Her return to school was very difficult.  Hallways, common areas and the cafeteria were bright and loud.  She tried wearing sunglasses and avoiding crowded areas, but it was impossible.  She had difficulty concentrating in class and her headaches returned.  It was clear that she was not ready to return to school. And she did not.  She missed the remainder of the school year which was the last half of the final semester.  It was her junior year, so she also missed Prom, the SAT’s and multiple AP exams. 

It was time to assemble a team at school to support her.  The first person I enlisted was her guidance counselor.  Together we reached out to all her teachers to let them know that she was not able to return to school.  The response was mixed. Several teachers responded with complete empathy and agreed to give her a final grade based upon the work she had completed in the first half of the semester.  But her math teacher could not agree to that.  There were two exams left in the semester which he insisted she take.  We provided multiple doctors reports explaining her condition, but he had boxes to check and would not agree to give her a grade without her completing the last two assessments. Astonishing.  She would miss all the classes that covered the material, and he somehow expected her to teach herself the material and take the assessments in her debilitated condition.  Her math teacher had a complete lack of understanding of her limitations even when those limitations were explained by a doctor.  

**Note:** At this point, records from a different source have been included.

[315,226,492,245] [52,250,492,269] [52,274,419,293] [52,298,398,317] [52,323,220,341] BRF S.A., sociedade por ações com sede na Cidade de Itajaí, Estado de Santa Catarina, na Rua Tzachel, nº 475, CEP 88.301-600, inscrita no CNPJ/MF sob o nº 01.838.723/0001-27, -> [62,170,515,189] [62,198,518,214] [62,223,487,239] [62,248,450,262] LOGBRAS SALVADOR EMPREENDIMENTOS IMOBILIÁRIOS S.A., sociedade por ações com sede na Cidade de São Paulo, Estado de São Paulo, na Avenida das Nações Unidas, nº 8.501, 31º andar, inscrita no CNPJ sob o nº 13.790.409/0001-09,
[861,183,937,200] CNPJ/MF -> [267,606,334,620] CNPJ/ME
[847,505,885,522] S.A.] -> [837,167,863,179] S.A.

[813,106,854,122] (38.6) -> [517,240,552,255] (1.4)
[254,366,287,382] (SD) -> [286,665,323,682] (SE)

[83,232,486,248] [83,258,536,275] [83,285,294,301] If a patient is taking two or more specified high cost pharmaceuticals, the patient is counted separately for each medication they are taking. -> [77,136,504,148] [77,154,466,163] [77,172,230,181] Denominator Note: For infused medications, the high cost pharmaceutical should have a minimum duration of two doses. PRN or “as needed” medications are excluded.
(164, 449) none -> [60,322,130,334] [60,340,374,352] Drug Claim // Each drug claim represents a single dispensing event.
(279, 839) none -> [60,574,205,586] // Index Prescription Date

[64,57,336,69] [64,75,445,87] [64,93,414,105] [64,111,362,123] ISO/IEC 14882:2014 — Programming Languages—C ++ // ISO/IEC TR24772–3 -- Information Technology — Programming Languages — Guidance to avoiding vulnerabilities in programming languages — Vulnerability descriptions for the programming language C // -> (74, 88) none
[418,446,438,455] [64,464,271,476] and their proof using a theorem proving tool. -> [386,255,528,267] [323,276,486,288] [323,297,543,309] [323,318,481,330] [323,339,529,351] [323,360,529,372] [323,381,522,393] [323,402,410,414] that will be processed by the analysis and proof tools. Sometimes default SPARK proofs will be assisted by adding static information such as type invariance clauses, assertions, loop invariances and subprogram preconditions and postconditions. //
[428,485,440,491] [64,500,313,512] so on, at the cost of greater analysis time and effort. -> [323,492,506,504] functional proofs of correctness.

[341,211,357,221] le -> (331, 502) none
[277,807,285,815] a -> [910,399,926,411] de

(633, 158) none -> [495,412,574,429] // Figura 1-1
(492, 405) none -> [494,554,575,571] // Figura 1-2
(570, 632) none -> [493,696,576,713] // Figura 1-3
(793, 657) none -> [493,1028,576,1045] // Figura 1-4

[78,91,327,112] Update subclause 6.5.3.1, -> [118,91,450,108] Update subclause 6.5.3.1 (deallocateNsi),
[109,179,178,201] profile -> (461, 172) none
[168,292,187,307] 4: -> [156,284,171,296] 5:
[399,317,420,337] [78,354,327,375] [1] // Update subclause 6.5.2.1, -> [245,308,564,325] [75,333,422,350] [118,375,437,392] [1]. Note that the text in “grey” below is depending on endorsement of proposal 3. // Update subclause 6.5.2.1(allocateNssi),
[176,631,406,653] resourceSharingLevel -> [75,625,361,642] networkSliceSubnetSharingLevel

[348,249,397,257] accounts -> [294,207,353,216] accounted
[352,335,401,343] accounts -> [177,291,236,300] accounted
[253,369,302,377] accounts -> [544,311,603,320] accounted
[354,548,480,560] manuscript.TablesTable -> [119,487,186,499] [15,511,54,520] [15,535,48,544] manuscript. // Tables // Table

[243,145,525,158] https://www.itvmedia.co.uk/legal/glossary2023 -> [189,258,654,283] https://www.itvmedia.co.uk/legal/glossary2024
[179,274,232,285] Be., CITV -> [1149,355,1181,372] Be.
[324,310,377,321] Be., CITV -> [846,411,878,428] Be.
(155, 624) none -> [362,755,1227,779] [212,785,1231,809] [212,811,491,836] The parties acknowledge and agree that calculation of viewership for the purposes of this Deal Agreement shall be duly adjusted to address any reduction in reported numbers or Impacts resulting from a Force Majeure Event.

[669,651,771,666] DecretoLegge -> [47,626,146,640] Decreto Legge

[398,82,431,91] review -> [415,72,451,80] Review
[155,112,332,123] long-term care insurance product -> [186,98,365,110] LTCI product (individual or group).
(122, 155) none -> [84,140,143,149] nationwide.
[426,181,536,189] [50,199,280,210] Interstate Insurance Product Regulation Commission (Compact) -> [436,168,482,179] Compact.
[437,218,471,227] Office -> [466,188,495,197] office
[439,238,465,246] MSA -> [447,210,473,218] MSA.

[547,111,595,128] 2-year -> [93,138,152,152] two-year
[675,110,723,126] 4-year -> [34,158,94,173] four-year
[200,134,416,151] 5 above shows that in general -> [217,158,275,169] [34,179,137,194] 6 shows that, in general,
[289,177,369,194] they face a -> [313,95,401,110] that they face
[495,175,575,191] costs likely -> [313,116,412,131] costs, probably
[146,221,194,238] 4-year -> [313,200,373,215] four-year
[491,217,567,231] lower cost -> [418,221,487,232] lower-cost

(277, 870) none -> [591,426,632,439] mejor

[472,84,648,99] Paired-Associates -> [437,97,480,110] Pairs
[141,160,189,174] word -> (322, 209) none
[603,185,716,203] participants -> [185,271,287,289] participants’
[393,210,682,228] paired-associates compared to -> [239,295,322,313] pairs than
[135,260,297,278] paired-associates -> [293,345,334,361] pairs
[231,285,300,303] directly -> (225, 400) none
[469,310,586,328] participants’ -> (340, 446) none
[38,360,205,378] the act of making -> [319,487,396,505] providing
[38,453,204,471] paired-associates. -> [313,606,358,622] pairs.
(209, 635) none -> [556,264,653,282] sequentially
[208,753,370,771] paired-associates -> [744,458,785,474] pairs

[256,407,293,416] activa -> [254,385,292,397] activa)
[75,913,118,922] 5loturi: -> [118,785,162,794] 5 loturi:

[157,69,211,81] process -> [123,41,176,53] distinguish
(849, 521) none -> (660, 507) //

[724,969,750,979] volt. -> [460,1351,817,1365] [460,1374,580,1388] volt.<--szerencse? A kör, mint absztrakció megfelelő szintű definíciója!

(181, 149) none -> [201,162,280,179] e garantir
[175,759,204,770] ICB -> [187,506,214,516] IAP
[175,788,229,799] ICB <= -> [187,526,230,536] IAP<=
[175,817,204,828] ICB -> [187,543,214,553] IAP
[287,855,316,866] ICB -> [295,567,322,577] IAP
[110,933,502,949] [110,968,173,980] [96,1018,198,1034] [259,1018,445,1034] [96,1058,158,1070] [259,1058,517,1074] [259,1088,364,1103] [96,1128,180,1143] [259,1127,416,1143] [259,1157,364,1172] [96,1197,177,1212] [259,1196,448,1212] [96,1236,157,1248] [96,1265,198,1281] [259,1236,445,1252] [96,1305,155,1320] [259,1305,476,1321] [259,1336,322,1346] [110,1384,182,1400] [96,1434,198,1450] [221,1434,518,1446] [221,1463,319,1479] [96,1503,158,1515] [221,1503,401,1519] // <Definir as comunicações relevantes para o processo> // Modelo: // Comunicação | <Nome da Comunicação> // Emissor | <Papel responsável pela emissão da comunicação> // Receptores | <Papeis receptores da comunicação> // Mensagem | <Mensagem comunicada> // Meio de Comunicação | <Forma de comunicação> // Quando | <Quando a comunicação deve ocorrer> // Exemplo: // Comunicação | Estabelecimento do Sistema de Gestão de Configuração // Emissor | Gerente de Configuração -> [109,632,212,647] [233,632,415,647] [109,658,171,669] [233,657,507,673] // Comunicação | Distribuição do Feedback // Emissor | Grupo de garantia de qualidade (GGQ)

And then there was her gym teacher, yes, her gym teacher.  Of all the classes my daughter was taking you would think excusing her from gym would be a “no brainer.”  But her gym teacher required her to write a one-thousand-page essay on any topic relating to athletics to receive a grade for the semester.  That is like asking a person with a broken leg to run a mile.   But he couldn’t seem to understand that.  He said, “oh, my daughter had a concussion once, so I know what she’s going through.” No, he didn’t.   There was no way he could have known because, “brain injuries are like snowflakes and fingerprints.  No two are the same.”  (Wendy Renzulla, traumatic brain Injury survivor).

It dawned on me that it’s difficult for people to understand what they can’t see.  On the outside, my daughter looked fine.  There were no obvious signs of trauma. But what was inside her head was completely dysfunctional.  Ignorance of her limitations was the biggest obstacle to overcome.  Even smart people just couldn’t wrap their heads around reality for a person with a traumatic brain injury.  With tremendous pressure from my daughter’s guidance counselor, her math teacher agreed to give her an incomplete due to medical reasons which allowed her to receive a  grade for the year.    And her gym teacher received the one-thousand-word essay he required.  I’m a decent writer so I “helped” her complete the assignment.

Your Child is More Resilient than you Realize.

Inch by inch, step by step, day by day, I watched my daughter fight to get back to her old self.  It was a long process, and advances were small and incremental, but she never complained. She just pushed forward.  Slowly but steadily, she started to do the things she used to do.  Eventually, she was able to read and study again.  She sang again and began to enjoy time with her friends and family.  She needed medication to keep her headaches in check, but the medication was not a total remedy.  After 6 months of steady improvement, she appeared to be back to her old self and I casually asked her, “Do you still get headaches?”  To which she responded, “almost every day.” I had no idea.  You could not tell by the way she carried herself.  “They are not as bad as they used to be,” she said, “but I know what triggers them, so I avoid those situations and other than that, I just deal with it.”    She learned how best to cope with her new normal and was stronger than I ever imagined.  She led us through this and when she saw the concern on my face, she intuitively said what I need to hear.  

“I’m going to be okay,” she said.   She said it with confidence.  She said it with certainty.  And it was true.